The July jobs report was strong: Continued strength in payroll growth, the decline in the unemployment rate,  the increase in the participation rate, and a solid gain in average hourly earnings are all positive signs.  However, we don’t see it meaningfully affecting the December decision on whether to hike rates for the third time this year. We continue to expect the next rate hike to come at the December meeting, but that decision will depend on the inflation data and whether the recent softness proves temporary. We believe the FOMC  needs to see evidence of inflation firming before pulling the trigger on the next rate hike. As for the announcement of the beginning of the phasing out of reinvestment, we expect it will happen in September,  and it wouldn’t be economic data that would delay it.  
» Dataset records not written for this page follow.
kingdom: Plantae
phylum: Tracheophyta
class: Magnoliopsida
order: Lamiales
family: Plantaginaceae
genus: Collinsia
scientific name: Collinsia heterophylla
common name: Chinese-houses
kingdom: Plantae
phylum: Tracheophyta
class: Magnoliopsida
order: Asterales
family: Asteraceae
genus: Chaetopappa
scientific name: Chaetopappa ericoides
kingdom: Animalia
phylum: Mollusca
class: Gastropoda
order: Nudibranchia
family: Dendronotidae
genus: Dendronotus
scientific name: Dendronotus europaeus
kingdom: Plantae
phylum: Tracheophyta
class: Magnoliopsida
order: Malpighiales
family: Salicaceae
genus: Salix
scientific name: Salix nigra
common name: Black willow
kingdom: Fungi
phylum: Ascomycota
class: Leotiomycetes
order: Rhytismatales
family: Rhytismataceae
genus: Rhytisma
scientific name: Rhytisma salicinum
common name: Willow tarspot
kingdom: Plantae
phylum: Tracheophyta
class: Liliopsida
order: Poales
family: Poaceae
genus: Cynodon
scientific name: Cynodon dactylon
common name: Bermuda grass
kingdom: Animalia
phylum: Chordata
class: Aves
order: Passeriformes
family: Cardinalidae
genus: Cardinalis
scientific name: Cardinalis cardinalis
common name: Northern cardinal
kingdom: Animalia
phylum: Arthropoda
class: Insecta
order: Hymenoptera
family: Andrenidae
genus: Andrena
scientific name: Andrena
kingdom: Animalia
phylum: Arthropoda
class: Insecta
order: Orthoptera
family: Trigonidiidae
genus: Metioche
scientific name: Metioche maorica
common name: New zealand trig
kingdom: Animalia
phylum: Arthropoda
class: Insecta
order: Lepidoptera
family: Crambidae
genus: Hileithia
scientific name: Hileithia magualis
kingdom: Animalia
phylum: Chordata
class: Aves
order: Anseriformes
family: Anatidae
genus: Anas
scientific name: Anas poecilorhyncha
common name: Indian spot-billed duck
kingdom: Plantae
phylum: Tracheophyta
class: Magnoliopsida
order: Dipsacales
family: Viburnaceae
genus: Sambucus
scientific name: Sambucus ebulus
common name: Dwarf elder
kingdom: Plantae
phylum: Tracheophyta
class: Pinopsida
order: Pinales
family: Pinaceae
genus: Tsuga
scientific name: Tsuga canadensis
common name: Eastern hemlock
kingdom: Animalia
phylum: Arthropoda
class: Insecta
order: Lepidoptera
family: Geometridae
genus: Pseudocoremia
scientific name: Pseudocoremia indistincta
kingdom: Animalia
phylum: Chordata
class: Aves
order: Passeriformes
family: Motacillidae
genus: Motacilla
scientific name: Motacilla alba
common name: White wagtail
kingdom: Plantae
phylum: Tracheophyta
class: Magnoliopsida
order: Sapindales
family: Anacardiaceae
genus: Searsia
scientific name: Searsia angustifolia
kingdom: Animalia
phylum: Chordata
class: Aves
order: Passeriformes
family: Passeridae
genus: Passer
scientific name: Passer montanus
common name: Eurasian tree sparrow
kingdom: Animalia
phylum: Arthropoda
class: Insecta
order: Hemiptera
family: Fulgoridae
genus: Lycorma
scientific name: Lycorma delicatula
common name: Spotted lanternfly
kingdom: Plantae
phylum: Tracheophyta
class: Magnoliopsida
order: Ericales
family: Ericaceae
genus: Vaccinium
Payrolls increased 209K in July, well above the consensus expectation (180K), with negligible revisions to previous months. The three- and six-month average increases are 195K and 179K respectively, little changed.  Average hourly earnings increased 0.34%, larger than recent gains, but the 12-month rate remained at 2.5%  and the story remains that, despite the continued strength in the labor market, wage gains haven’t accelerated. As for the household survey, the unemployment rate edged down a tenth, to 4.3%, reversing the one-tenth uptick in June, as employment increased sufficiently to overcome a rise in the labor force and labor force participation rate. The broader U-6 unemployment rate remained at 8.6% 

Hawks are likely to interpret these figures as reinforcing their view that the FOMC should resume rate hikes in December, if not sooner, as the unemployment rate is already below participants’ median estimate of the  NAIRU and the momentum in growth and the labor market suggests it will steadily decline for some time.  Despite the recent soft inflation data, they still worry about getting behind the curve. But doves, more concerned about the soft inflation data, would point out that subdued wage data suggest that the labor market might have more room to run and that there’s no risk of overheating. They are in wait-and-see mode with respect to the incoming data on inflation between now and December.